Corruption. The taint of the unsealed Demon Gate, leaking from beyond the frontier.

Sid shivered but not from the cold, but from memory. His grandfather had described these places once.

"Don't look too long," the old man had warned. "The land remembers the things that walked there."

As the wagon reached a rise in the road, Sid's eyes caught a shimmer. It was barely visible, like a heat haze over snow. Then another. And another.

Thin lines of pale blue light crisscrossed the field ahead, converging toward the Wall. It was subtle, but as the wagon passed closer, he began to see the faint runic script etched into stone pillars half-buried under frost. The lines pulsed rhythmically, like a heartbeat.

The magic was unlike the bursts of fire or shields cast by combat mages. This was older. Deeper. It pulsed through the very bones of the land, fed by a reservoir Sid could barely begin to comprehend.

The wall flickered with arcane magic. It was a masterpiece that even his master always praise whenever the wall was brought up. It was a treasure and a legacy of the first Archmage of human history, the Archmage of Barriers. A commoner who was granted peerage for his immense magical talent that left a mark in history, a shield that protects the empire from the corruption of the unsealed demon gate from the first demonic war.

As Sid watched, mana is perpetually cycling from the air to the leylines. For a moment, the entire section of the wall shimmered with translucent plates of light. Not shields. Not barriers. Pure arcane armor.

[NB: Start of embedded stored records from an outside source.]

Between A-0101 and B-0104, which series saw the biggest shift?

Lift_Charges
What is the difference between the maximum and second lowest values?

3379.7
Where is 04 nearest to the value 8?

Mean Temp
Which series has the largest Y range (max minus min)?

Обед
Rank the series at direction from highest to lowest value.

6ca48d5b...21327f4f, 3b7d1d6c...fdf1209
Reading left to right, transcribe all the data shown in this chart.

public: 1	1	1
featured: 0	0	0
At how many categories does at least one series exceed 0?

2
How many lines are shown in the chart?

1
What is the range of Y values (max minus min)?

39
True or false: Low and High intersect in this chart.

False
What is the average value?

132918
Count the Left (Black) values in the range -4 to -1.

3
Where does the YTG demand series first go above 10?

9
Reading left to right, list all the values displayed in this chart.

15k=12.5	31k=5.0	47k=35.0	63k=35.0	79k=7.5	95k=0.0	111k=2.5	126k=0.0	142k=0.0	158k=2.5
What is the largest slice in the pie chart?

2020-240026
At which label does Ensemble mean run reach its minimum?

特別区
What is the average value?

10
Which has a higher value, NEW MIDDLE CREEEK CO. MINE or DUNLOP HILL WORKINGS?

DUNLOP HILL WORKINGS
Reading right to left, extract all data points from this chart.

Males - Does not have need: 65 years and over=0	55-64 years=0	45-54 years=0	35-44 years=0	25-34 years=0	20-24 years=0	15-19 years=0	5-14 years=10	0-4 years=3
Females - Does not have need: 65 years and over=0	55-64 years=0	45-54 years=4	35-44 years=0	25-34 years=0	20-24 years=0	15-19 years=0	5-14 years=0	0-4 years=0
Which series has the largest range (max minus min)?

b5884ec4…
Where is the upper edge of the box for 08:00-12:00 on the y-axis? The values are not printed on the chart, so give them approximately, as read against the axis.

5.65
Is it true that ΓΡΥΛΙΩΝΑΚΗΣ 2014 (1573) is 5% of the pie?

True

Sid's eyes widened slightly. It wasn't just magical theory. It was something more, showing an interplay of intent, rune work, and natural convergence points. He didn't understand it. Not really. But a spark ignited inside him, whispering that someday, maybe, he could. That this, too, could be a path forward.

The others didn't seem to notice. They were still joking, still complaining. 

Sid turned away from the window, his thoughts stirring.

So that's what real archmage-level magic looks like.

The road dipped once more, and the wagon finally emerged from the tree line to reveal Fort Stonereach nestled at the base of the Wall like a buried nail. The fort was massive but compact with angular towers, snow-covered battlements, and sturdy walkways built to funnel the wind rather than resist it. Garrison flags snapped against the gusts.

Guards at the gate straightened as the wagon approached. The knight escort stood, stretching.

"Alright, listen up!" he barked. "From this point on, your lives belong to the wall. Keep your mouth shut, your eyes forward, and follow orders. That's the only way you'll survive long enough to be useful. Maybe, just maybe you'll get to survive a year and go back home alive."

Sid kept his head low.

They rolled past the gates. The snow muffled all sound, and for a moment, everything was still.

The northern wind picked up. The fort loomed.

The test had not yet begun. But the road to hell had ended.